Tuesday, August 31, 2010

Gaming Wall Street

You remember the "flash crash" back in May? Well, one trader believes the crash was created on purpose, and that it is only a matter of time before it happens again.

He gives Forbes 3 reasons why the next flash crash will be caused on purpose:

1. Because the last one was caused on purpose. The average quote volume on the NYSE is 10,000 per second. At one point on May 6, somebody launched 5,000 quotes at the NYSE for the ticker of Public Storage inside of one second. None of those quotes led to a trade—but that traffic by itself took the NYSE to 25% of its stable CQS capacity. So it’s clear that one trader or perhaps more discovered that by blasting the NYSE, they could introduce added latency in the CQS feed. Knowing that most players were looking at a delayed NYSE feed, anybody in the know could make easy arbitrage plays between the NYSE and other exchanges.
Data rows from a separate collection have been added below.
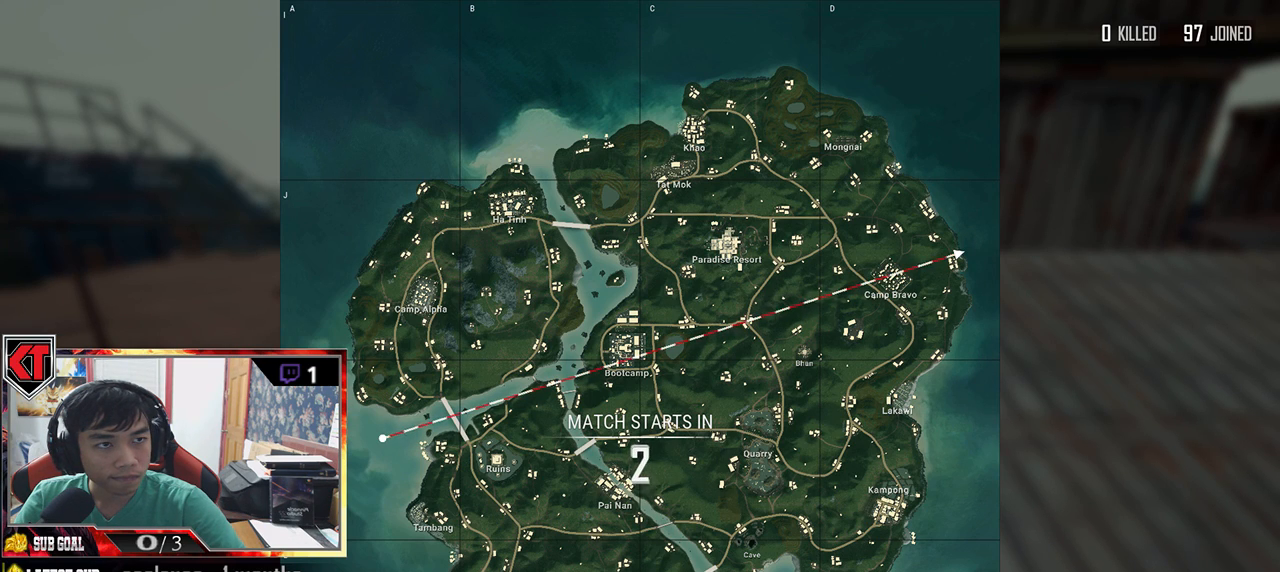
{"keys": [], "mouse": [], "events": []}
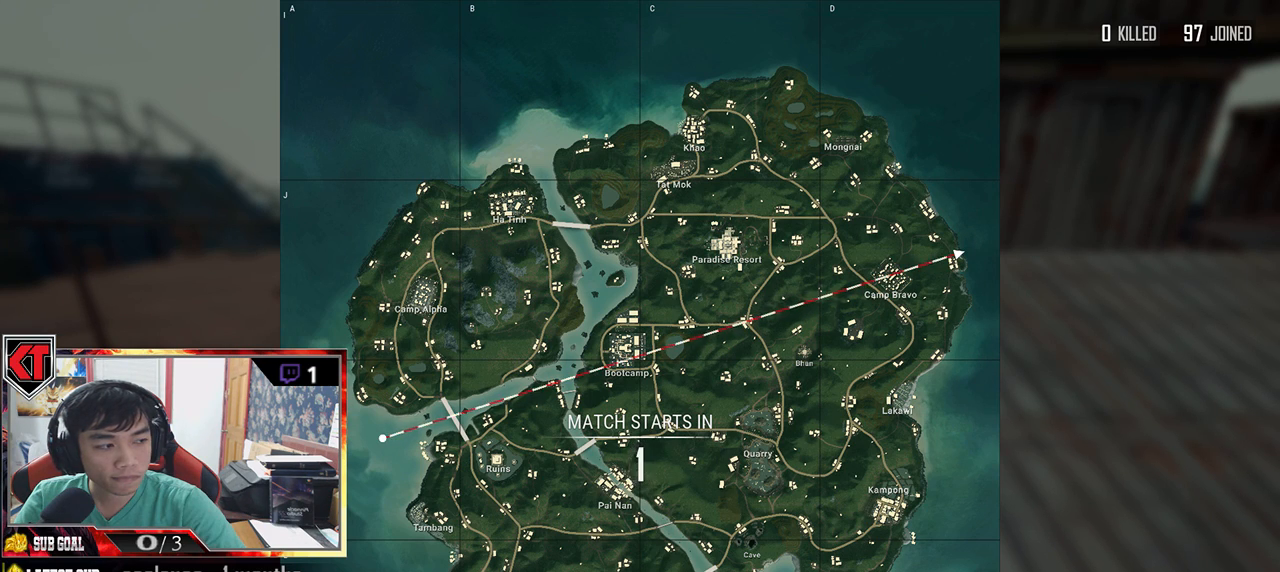
{"keys": [], "mouse": [], "events": []}
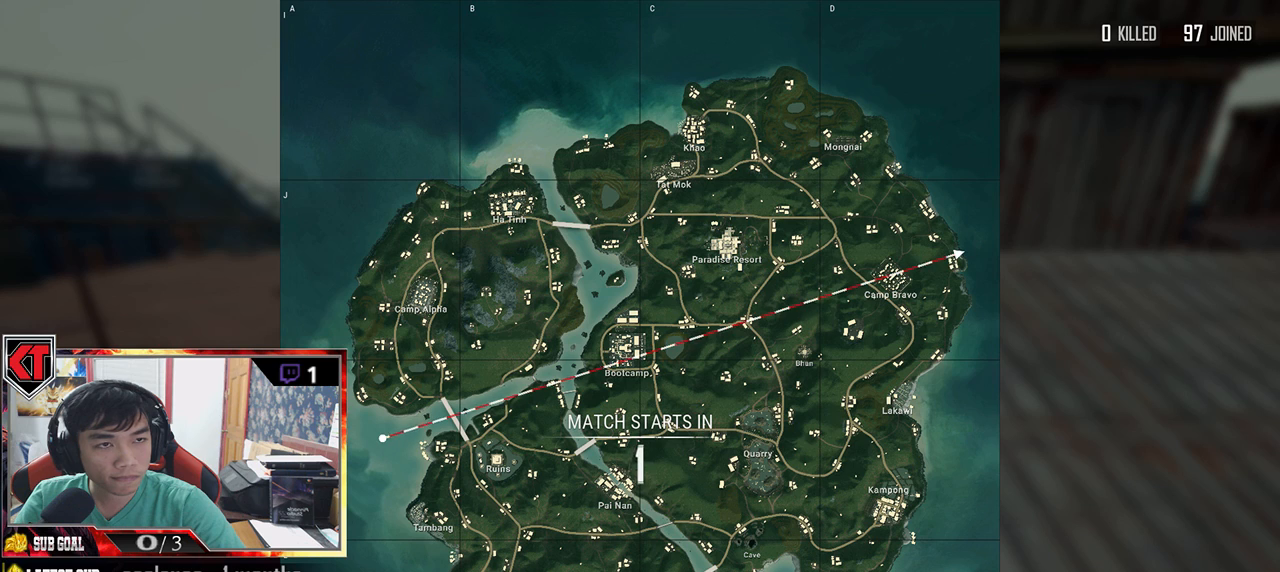
{"keys": [], "mouse": [], "events": []}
2. Because mini flash crashes have happened before. On April 28, for instance, the share prices of Wal-Mart and Procter dipped 50 cents for less than a second. If algorithms had been programmed knowing the dip was coming, profits are fat and easy.

3. The system has shown big delays more than once since then. It seems that whenever the NYSE receives more than 20,000 quotes per second, its CQS feed, which determines where many equity orders get routed, falls behind.

My advice? Keep your money in something safer than the stock market, or get to know one of these financial hackers very well.